You can build this skill too.
What is the difference between Crazy Mode and Ready Mode?
Crazy Mode feels like everything is urgent.
Your brain treats every task like a fire.
Ready Mode is calm capability.
It’s not that there are less problems, it just means being able to respond with clarity.
ER teams enter Ready Mode by training themselves to triage, remove noise and keep their focus steady, even when things go sideways.
Crazy Mode is reactivity.
It’s every notification, every request, every hiccup triggering the same internal alarm.
Ready Mode is prioritised focus. It’s confidence that, whatever walks through the door, you’ll handle it step by step.
The magic is that Ready Mode isn’t personality based. It’s a set of habits.
How do I shift from Crazy Mode to Ready Mode?
There are three core steps.
First, triage your life like an ER: identify reds, yellows, greens and the occasional “black”.
Second, design your environment so daily decisions are easier, and your brain isn’t overloaded.
Third, get out of your own head by shifting your focus toward others, which interrupts stress spirals and opens up better thinking.
1. How do I triage my tasks like an ER doctor?
Triage stops you treating everything as equally urgent. Reds are critical and move the needle. Yellows matter but don’t require an immediate response. Greens are minor. Blacks are things you must drop. When you stop reacting to every task like a “red”, your stress drops and your capacity increases.
In the ER, triage is relentless.
You don’t save lives by answering the loudest person. You save lives by identifying genuine urgency.
| Triage Level | Meaning | Personal Life Example |
| Red | Immediately critical | Sick child, urgent deadline |
| Yellow | Important but not critical | Bills, admin, planning |
| Green | Minor | House chores, errands |
| Black | Should be removed | Duties you’ve outgrown, commitments draining you |
Most people feel overwhelmed because they treat every notification like a red. Learning the difference is a big part of the solution.
2. How do I design my life so managing stress is easier?
Reduce decisions. Too many choices exhaust the brain and slow you down. Plan meals, automate recurring tasks, keep exercise gear together and make temptations harder to access. Small environmental tweaks reduce cognitive load, giving you more bandwidth for the things that genuinely matter.
Decision fatigue is real.
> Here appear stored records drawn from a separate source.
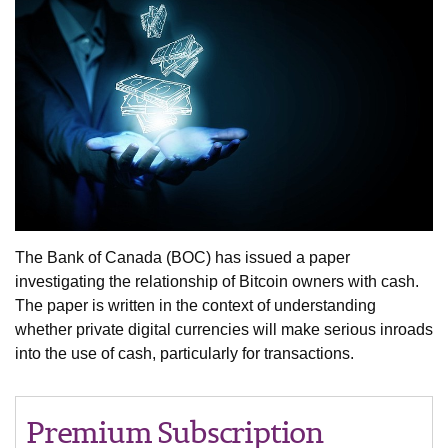
The Bank of Canada (BOC) has issued a paper
investigating the relationship of Bitcoin owners with cash.
The paper is written in the context of understanding
whether private digital currencies will make serious inroads
into the use of cash, particularly for transactions.
Premium Subscription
The more choices you make in a day, the worse your decisions become.
Simple design changes help massively:
- Plan meals before the week starts.
- Automate anything repeated.
- Lump gear together so you don’t waste energy searching.
- Reduce temptations by increasing distance or inconvenience.
3. How do I get out of my own head when stress spikes?
When panic rises, your internal monologue can tip you into tunnel vision. Shifting your attention to someone else interrupts the spiral. Focusing on what they need widens your perception, improves judgement and resets your thinking. Compassion can become a neurological strategy.
Catastrophising is a natural stress response. The trick is not to let it run the show. Research shows that when you direct your attention to another person, your brain exits tunnel vision. You see more options. You think more clearly. You return to Ready Mode.
How does this approach help people around me?
Ready Mode is contagious. When you stay calm and clear, others pick up on it. People naturally mimic the emotional tone in front of them. One person operating in Ready Mode can shift the whole room. It gives others permission to step out of their overwhelm, too.
People notice when you’re grounded. They follow your lead. It’s quiet influence at its best.
FAQ:
Is calling myself “crazy busy” really that harmful?
Yes. The language you use cues your brain into a threat state, which increases stress hormones and reduces executive function.
What if everything in my life feels “red”?
If everything feels urgent, nothing actually is. That’s a sign to pause, reassess your triage, or remove items from your list entirely.
What are examples of “black” tasks?
Commitments you’ve outgrown, volunteer roles you resent, habits that drain you or responsibilities that should be delegated.
How often should I triage my life?
Daily is ideal. Weekly at minimum. Triage is a rolling process, not a one-off reset.
How do I get better at decision fatigue?
Automate, standardise and design your environment. Your brain will thank you.
What if shifting my focus to someone else feels hard?
Start small. Ask, “What does this person need right now?” It interrupts the spiral and widens your perspective.
Does this work outside high-pressure jobs?
Yes. This approach is based on universal neurological responses, not job type.